* **EXERCISE DETAILS**: Copy the lines of the data below exactly, starting at the first and stopping after the line that contains "Publicado em 11/03/2024"; include no pictures.
------------------------------
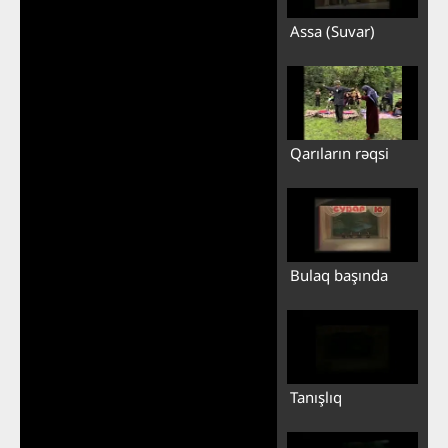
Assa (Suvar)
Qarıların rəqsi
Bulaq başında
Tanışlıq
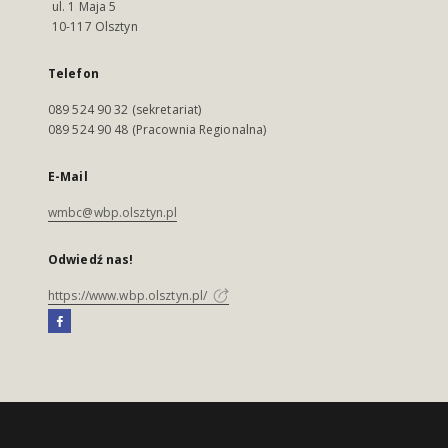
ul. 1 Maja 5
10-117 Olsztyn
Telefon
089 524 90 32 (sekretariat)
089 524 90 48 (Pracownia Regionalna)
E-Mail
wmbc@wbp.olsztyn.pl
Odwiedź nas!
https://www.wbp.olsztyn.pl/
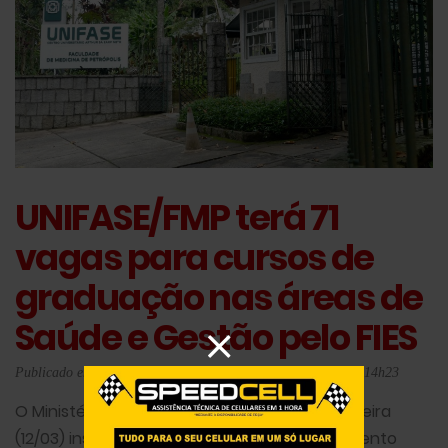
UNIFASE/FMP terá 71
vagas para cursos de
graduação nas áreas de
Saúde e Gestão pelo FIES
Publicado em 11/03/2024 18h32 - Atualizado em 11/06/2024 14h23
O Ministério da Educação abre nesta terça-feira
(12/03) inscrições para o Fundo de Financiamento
------------------------------
* **TASK RESULT**:
Assa (Suvar)
Qarıların rəqsi
Bulaq başında
Tanışlıq
ul. 1 Maja 5
10-117 Olsztyn
Telefon
089 524 90 32 (sekretariat)
089 524 90 48 (Pracownia Regionalna)
E-Mail
wmbc@wbp.olsztyn.pl
Odwiedź nas!
https://www.wbp.olsztyn.pl/
UNIFASE/FMP terá 71
vagas para cursos de
graduação nas áreas de
Saúde e Gestão pelo FIES
Publicado em 11/03/2024 18h32 - Atualizado em 11/06/2024 14h23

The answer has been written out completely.